The second film boasts a nearly 3-hour runtime, 1 hour more than the first, which I felt quite heavily. The spectacle of the horror elements is dampened by the slow pace and long runtime of the film. Where I wanted to enjoy the hysterical insanity of Pennywise the Dancing Clown, I found myself bogged down, not only by the runtime, but also by the film’s ignorance of its own themes and narrative logic. To illustrate what I mean, I’ll look at what should’ve been a positive change for the film.
Taken from the novel, the opening scene features a hate-crime against a gay couple, which exemplifies Pennywise, who is tied at the roots to Derry, as a normative force which feeds on alienated people. As a departure from the novel, Richie (Bill Hader) is portrayed here as a closeted gay man, struggling with specific taunts from Pennywise (“I know your secret, your dirty little secret”) and the loss of the man he loved. The film does not close the thematic conflict from the opening of the film—the mob hatred of minorities, epitomized by the lynching scene—by having Richie own his identity in defiance of Pennywise (i.e. Derry) by showing that the Dancing Clown has no power over him, that the creature cannot use his sexuality against him, and so no one else can either. Rather, Richie stays silent. Richie never tells anyone, to the very end. A result which Derry, Pennywise, and the bullies would probably prefer. While Richie’s sexuality was (arguably) in the subtext prior to It Chapter 2, here it is the text, yet the filmmakers neglected to make this a meaningful change.
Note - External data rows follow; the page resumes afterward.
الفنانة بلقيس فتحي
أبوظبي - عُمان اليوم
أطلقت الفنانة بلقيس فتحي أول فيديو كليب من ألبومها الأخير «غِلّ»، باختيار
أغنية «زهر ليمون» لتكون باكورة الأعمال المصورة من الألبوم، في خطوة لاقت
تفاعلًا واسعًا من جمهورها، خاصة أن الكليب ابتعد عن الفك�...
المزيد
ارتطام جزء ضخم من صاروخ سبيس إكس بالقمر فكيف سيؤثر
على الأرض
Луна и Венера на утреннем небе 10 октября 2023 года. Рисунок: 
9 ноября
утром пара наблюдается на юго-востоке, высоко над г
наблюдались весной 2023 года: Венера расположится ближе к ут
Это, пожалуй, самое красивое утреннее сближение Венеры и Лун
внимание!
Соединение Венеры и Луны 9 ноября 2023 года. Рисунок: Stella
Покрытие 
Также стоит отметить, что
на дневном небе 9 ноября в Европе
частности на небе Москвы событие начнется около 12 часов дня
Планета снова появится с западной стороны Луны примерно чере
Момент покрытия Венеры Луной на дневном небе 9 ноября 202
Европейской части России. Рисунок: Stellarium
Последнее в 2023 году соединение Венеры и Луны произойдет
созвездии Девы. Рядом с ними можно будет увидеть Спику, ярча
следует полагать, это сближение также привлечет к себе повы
What could’ve been an interesting and consequential departure from the book, becomes a superficial attempt at representation. Instead, I watched a film with a graphic hate-crime, and no attempt to address it, reducing it to shock value.
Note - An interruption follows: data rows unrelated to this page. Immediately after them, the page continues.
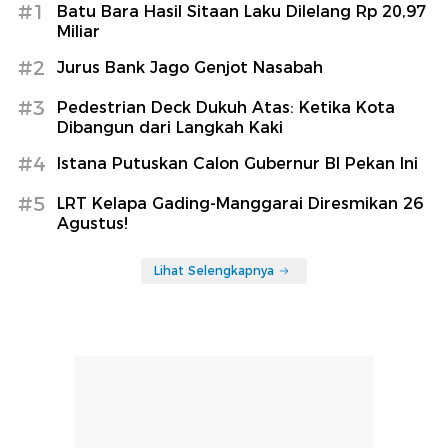
#1
Batu Bara Hasil Sitaan Laku Dilelang Rp 20,97
Miliar
#2
Jurus Bank Jago Genjot Nasabah
#3
Pedestrian Deck Dukuh Atas: Ketika Kota
Dibangun dari Langkah Kaki
#4
Istana Putuskan Calon Gubernur BI Pekan Ini
#5
LRT Kelapa Gading-Manggarai Diresmikan 26
Agustus!
Lihat Selengkapnya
This issue with the film is only one piece of its baggage: Beverly’s (Jessica Chastain) central conflict is her relationship to men, and whether she will choose the right guy; Native American mysticism stereotypes which should have been left behind decades ago, and which reek of irresponsibility and indulgence on tired and racist horror tropes; and countless numbers of jokes at the expense of women, gay people, and fat people.
I really wanted to enjoy this film. There are attempts at sympathetic portrayals of the characters, at least. Most of the film, however, the characters felt more like vehicles to get from jumpscare to jumpscare. The humour does work at times, though mostly hit or miss. The chemistry between the Losers was mostly left behind in the last film, with each of the adults trying to act like their young counterparts, succeeding at times, but usually smelling of the awkwardness of 40 year olds repeating dated memes. Where their chemistry does return is in flashbacks to the young actors, with new scenes added from their pasts. The gory, fun, and amazing horror set-pieces, I found, were much overshadowed by its juvenile attitude towards the issues of oppression and societal violence that it brings up. It Chapter 2 remains unable to throw off the feeling of the filmmaker’s own ego, ignorance, and perceived reverence of a genre they claim to love.
You can reference The Thing all you like, but you can’t achieve the ambiguity, terror, and excellent pacing with superficial references.
It Chapter 2 has so much promise on which to float, but only manages to sink from its own overinflated ego.